Jeudi 15 mai, un atelier d’écriture soutenu avec des participantes réactives, un vrai régal ! Du niveau, un travail en binôme sur les néologismes qui a abouti à des résultats de qualité, merci mesdames, la soirée a été agréable et constructive.

 

Création de mots riches de sonorités, définitions et emploi dans les textes dans une salade créative en partage, un excellent moment !

 

Extraits :

Comme j’aimerais être une marsulipe : cette fierté, cette indépendance, ce caractère… Être une marsulipe, c’est vraiment la plus belle représentation d’une femme. Je ne sais pas m’affirmer, c’est mon drame. Je ne sais que me cacher dans le chapeau d’un kangoudron, revêtue d’une chalierre volée dans un couvent.

Mais c’est fini, tout ça. J’ai décidé de commencer une nouvelle vie : j’ai quitté le théâtre et me suis commandé un canabegot.

 

Le clou du spectacle, celui que nous attendons tous est présenté par un dromamin et, s’il a toujours avec lui son kangoudron, c’est amusant, car ce dernier porte une chalière comme moi. C’est vraiment un vêtement à la mode.

Quel ne fut pas notre étonnement quand, à la fin du tour de magie, surprise, c’est un akawi qui sort du chapeau !

 

Tantine met son sac sur son dos. Elle en a soupé de cet Éléphose qui la taraude.
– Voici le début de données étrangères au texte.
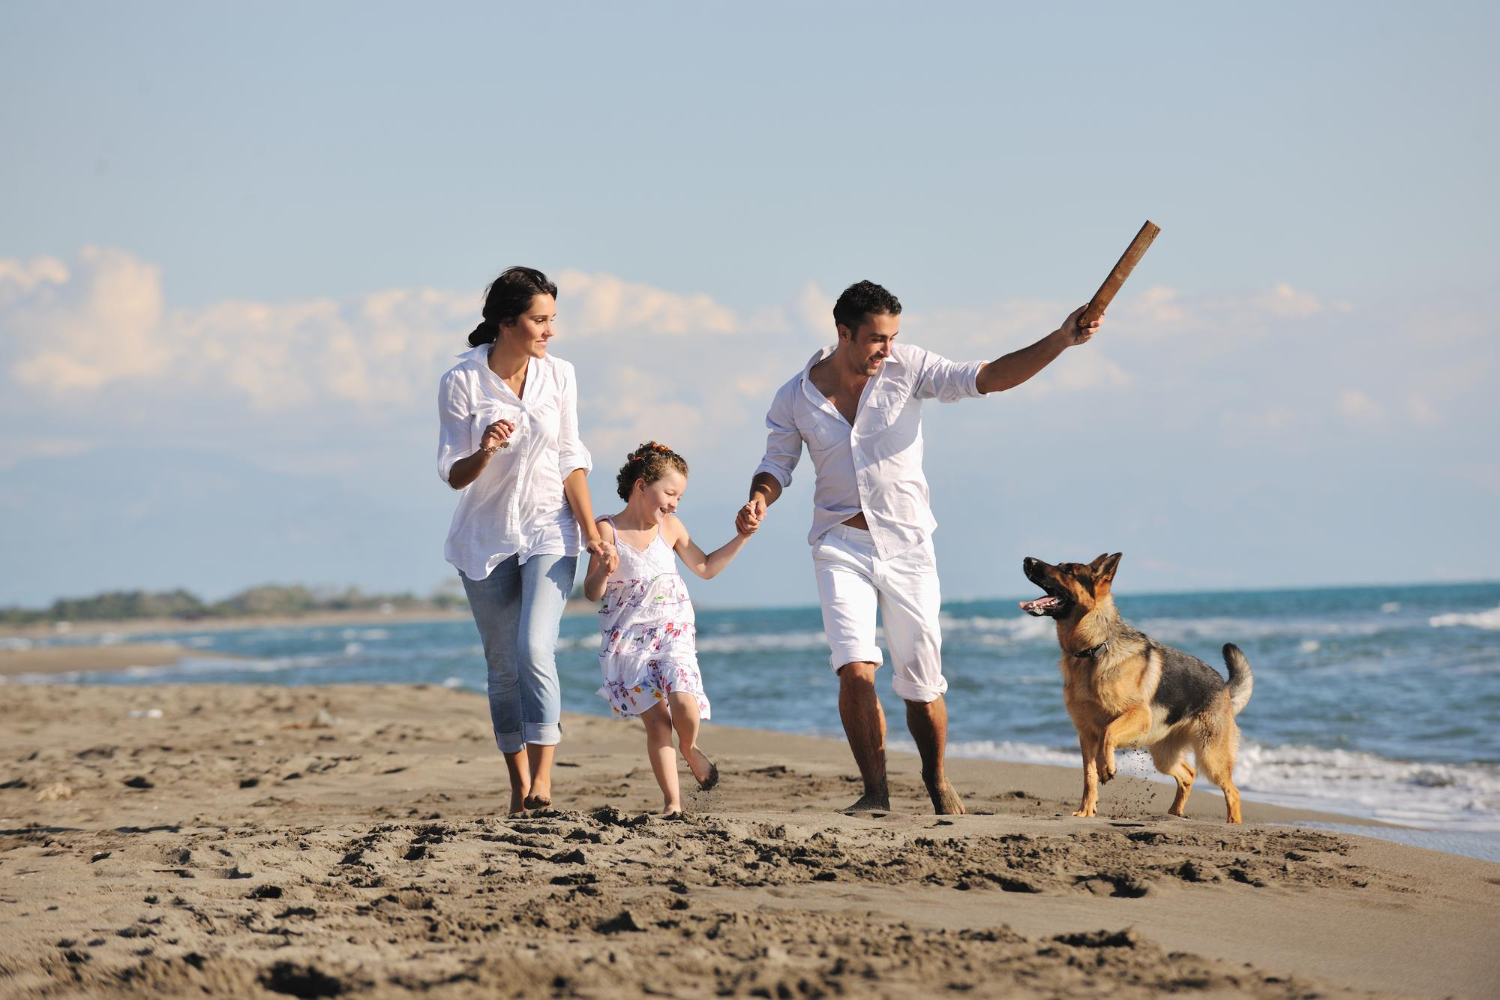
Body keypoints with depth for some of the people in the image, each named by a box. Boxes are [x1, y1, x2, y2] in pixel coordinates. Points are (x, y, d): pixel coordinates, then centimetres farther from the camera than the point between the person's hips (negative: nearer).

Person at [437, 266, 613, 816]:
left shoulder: (558, 375, -3)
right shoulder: (461, 382, -9)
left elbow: (571, 461, 3)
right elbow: (454, 475, -6)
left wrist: (590, 531, -3)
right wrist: (485, 451, -28)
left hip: (548, 529, 0)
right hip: (485, 538, 0)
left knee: (534, 650, -18)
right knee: (502, 665, 6)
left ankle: (543, 779, -22)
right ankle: (519, 782, 16)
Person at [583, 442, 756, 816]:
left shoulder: (670, 528, 5)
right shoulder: (607, 530, -5)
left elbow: (705, 567, 18)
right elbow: (592, 593, -5)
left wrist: (740, 539, 9)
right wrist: (603, 571, -26)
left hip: (672, 633, 2)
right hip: (628, 641, -2)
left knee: (684, 704, -21)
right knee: (656, 718, -11)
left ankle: (690, 749, 13)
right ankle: (672, 800, -1)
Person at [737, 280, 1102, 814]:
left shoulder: (907, 369, -7)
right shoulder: (796, 398, -4)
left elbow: (988, 377, -10)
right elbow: (776, 464, 9)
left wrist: (1061, 339, -20)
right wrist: (759, 500, -14)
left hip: (906, 547, 0)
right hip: (841, 547, 0)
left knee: (922, 685, 4)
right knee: (856, 670, -19)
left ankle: (937, 780, 30)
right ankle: (875, 791, -3)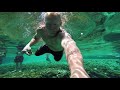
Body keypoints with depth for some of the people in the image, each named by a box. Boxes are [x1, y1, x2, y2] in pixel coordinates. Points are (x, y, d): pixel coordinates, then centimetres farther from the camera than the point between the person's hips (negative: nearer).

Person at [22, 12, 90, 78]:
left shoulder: (63, 35, -53)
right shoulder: (40, 30, -35)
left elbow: (70, 45, -78)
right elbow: (36, 38, -9)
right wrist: (29, 45, -32)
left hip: (59, 50, -2)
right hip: (48, 46, 2)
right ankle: (48, 53, 39)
Qu’importe, elle va droit devant ! Pleine de détermination, Tantine sort de sa mainière et lève le nez.

— Hum ! Le ciel se grise… Il tombe, lourd comme un Hiachat en colère ! commente-t-elle.

À cette évocation, Tantine rayonne… Haaa, cette brave bête qu’elle a, un jour, essayé de dompter ! Une vraie teigne quand elle est de mauvais poil, mais douce comme un agnon, dans ses beaux jours.

 

Quelle n’est pas sa surprise de croiser la ci-devant, griffée d’un musacolie ! Elle n’en avait plus vu depuis tant d’années. Ses yeux s’allument. Ses mains se crispent. Ses genoux quinquillent d’espoir.

D’un bond, la vieille croque la bestiole. Ne restent que les griffes. Les hurlements de l’écuripe – car, oui – c’en est une ! ne lui font pas peur. Elle se délie, souple, liane, débarrassée de cet éléphose qui lui épinait les jambes.